## [WORK REQUIRED]
Going through the data below, please show each line containing the string "Figure".

## [STORED DATA]

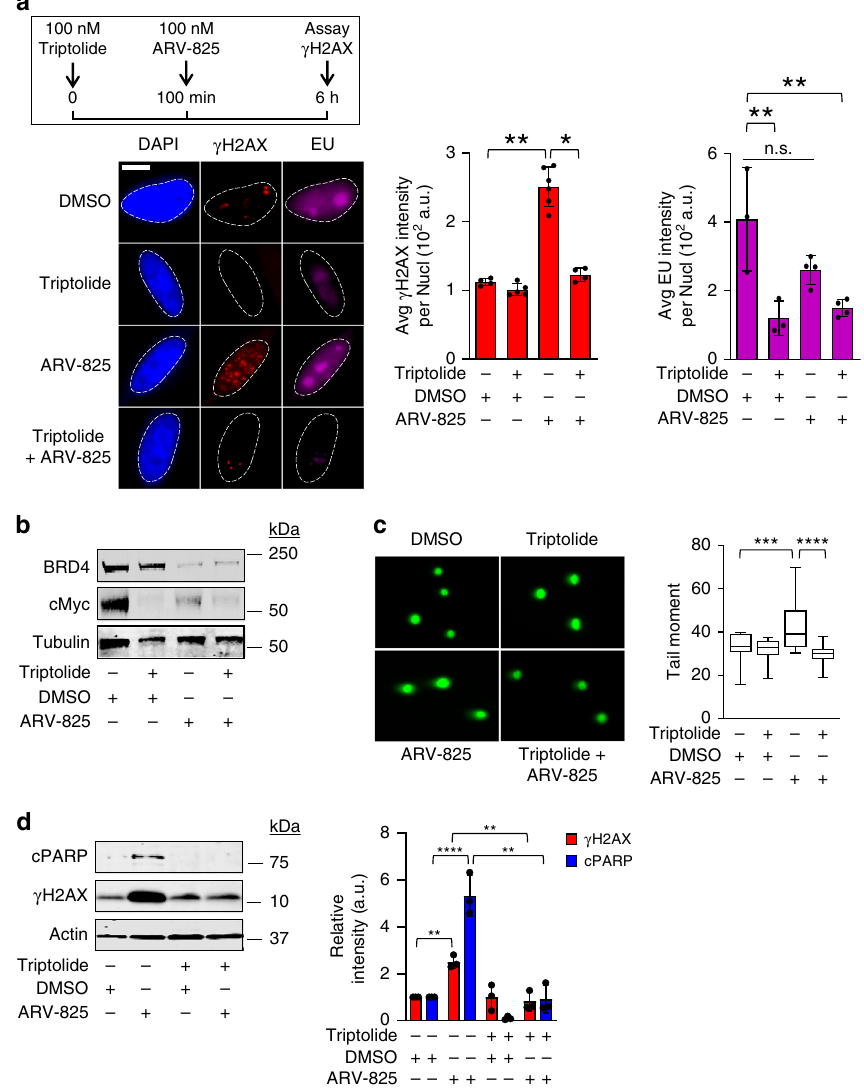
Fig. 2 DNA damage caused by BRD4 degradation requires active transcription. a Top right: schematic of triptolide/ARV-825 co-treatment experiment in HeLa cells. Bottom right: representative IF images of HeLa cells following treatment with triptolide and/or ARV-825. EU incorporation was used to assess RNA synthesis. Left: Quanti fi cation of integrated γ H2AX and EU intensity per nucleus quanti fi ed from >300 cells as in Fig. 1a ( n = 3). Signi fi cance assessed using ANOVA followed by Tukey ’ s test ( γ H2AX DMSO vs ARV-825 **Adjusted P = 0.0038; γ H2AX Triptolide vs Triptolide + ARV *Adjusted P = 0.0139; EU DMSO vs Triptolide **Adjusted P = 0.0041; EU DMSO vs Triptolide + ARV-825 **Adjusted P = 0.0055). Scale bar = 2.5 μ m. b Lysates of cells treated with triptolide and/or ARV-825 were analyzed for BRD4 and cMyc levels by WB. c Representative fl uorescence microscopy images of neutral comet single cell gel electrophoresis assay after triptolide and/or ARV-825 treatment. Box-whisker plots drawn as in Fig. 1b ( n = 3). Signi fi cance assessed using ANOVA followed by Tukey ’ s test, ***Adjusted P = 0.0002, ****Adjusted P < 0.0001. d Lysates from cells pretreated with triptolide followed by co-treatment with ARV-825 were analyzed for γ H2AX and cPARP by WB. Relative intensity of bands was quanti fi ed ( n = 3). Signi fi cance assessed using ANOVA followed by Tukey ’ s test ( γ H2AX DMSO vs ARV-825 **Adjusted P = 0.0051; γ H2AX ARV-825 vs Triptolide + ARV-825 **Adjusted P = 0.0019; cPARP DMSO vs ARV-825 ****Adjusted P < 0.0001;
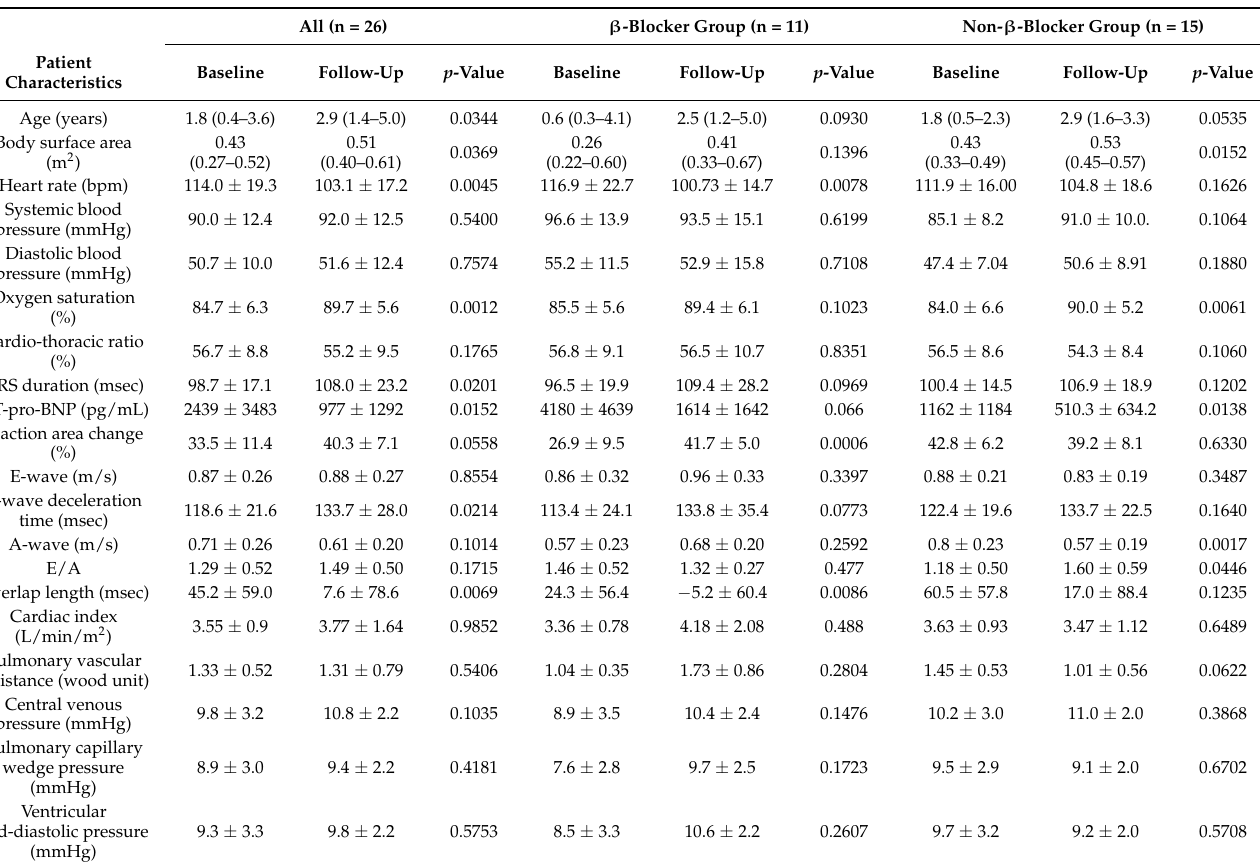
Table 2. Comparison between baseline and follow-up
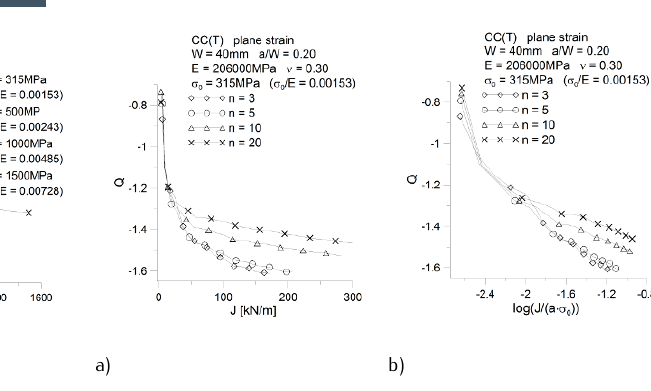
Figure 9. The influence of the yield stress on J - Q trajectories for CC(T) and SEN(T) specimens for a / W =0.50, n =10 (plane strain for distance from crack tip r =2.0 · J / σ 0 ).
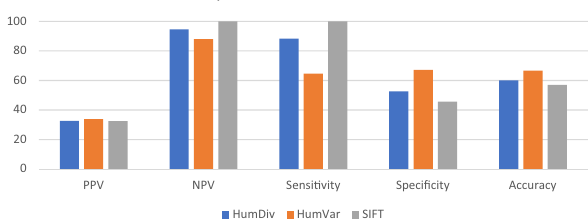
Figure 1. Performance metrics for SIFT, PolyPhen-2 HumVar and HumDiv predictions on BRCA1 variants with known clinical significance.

--

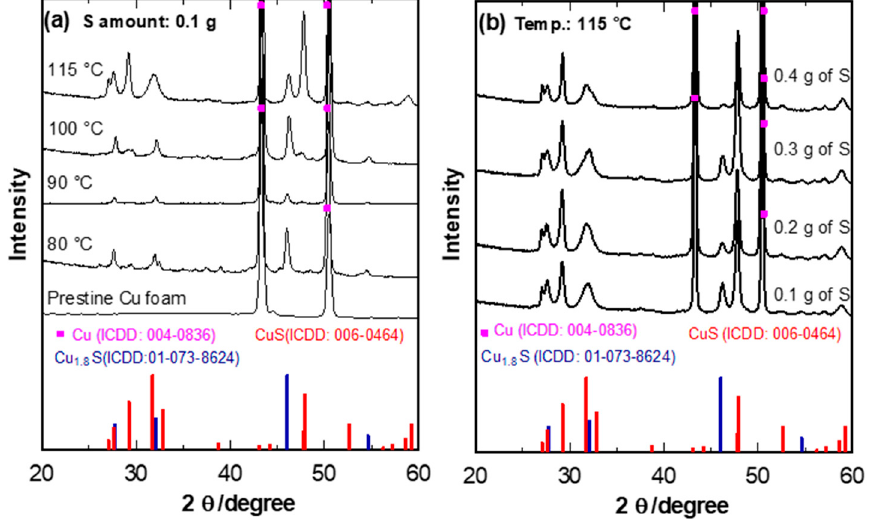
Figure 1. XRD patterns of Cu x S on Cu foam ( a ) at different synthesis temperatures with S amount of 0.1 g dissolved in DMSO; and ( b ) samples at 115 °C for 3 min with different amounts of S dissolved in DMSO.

---

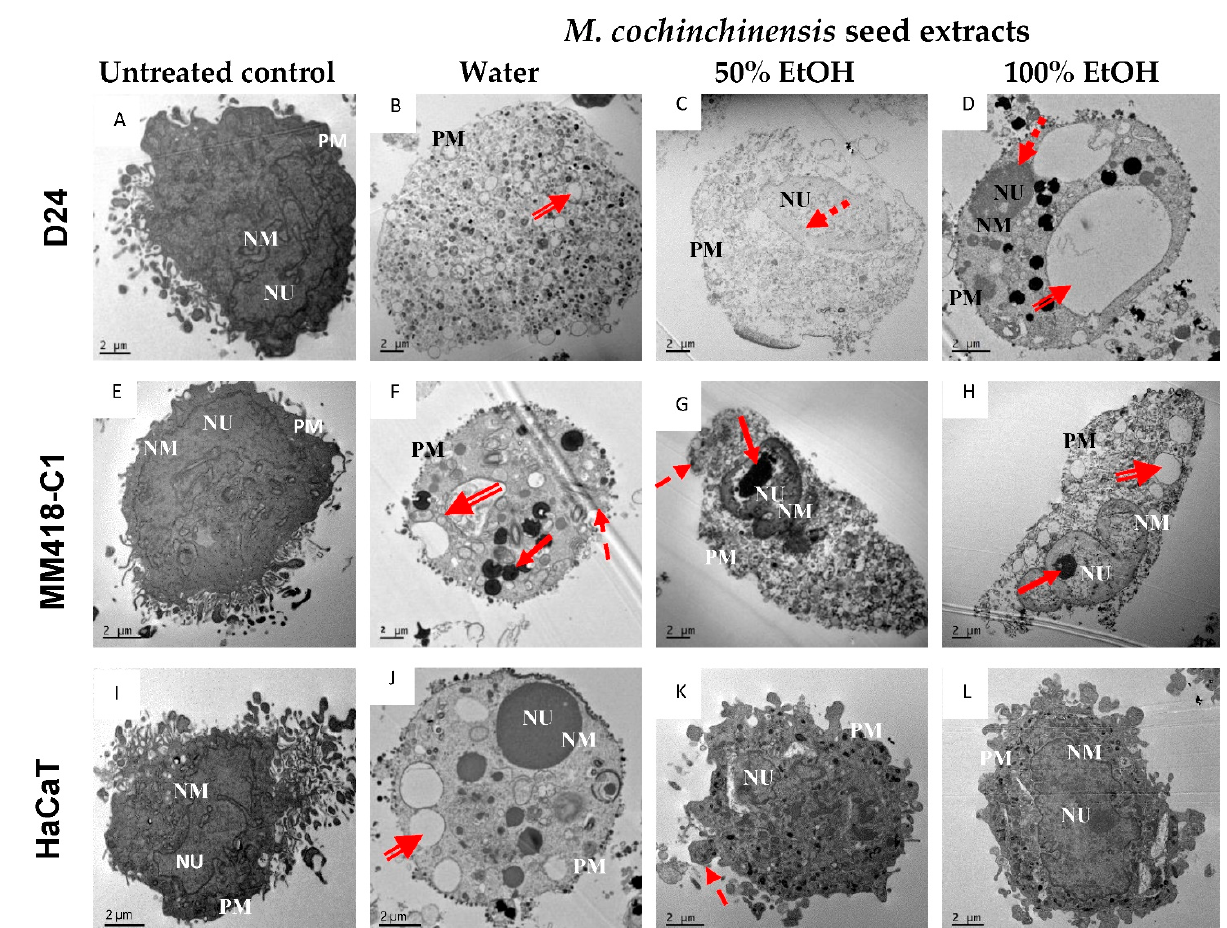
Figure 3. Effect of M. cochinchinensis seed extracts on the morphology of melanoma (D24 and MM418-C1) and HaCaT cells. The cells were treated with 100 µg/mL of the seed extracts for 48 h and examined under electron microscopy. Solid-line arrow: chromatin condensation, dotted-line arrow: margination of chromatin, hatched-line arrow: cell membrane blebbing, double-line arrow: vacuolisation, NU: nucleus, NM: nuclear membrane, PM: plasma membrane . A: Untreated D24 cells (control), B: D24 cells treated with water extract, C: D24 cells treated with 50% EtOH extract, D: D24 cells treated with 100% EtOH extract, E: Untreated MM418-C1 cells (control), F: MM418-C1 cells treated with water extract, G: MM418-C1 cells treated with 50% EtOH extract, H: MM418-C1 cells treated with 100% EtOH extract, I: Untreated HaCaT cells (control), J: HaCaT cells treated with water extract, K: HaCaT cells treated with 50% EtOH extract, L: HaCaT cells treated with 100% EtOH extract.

## [TASK RESULT]
Figure 9. The influence of the yield stress on J - Q trajectories for CC(T) and SEN(T) specimens for a / W =0.50, n =10 (plane strain for distance from crack tip r =2.0 · J / σ 0 ).
Figure 1. Performance metrics for SIFT, PolyPhen-2 HumVar and HumDiv predictions on BRCA1 variants with known clinical significance.
Figure 1. XRD patterns of Cu x S on Cu foam ( a ) at different synthesis temperatures with S amount of 0.1 g dissolved in DMSO; and ( b ) samples at 115 °C for 3 min with different amounts of S dissolved in DMSO.
Figure 3. Effect of M. cochinchinensis seed extracts on the morphology of melanoma (D24 and MM418-C1) and HaCaT cells. The cells were treated with 100 µg/mL of the seed extracts for 48 h and examined under electron microscopy. Solid-line arrow: chromatin condensation, dotted-line arrow: margination of chromatin, hatched-line arrow: cell membrane blebbing, double-line arrow: vacuolisation, NU: nucleus, NM: nuclear membrane, PM: plasma membrane . A: Untreated D24 cells (control), B: D24 cells treated with water extract, C: D24 cells treated with 50% EtOH extract, D: D24 cells treated with 100% EtOH extract, E: Untreated MM418-C1 cells (control), F: MM418-C1 cells treated with water extract, G: MM418-C1 cells treated with 50% EtOH extract, H: MM418-C1 cells treated with 100% EtOH extract, I: Untreated HaCaT cells (control), J: HaCaT cells treated with water extract, K: HaCaT cells treated with 50% EtOH extract, L: HaCaT cells treated with 100% EtOH extract.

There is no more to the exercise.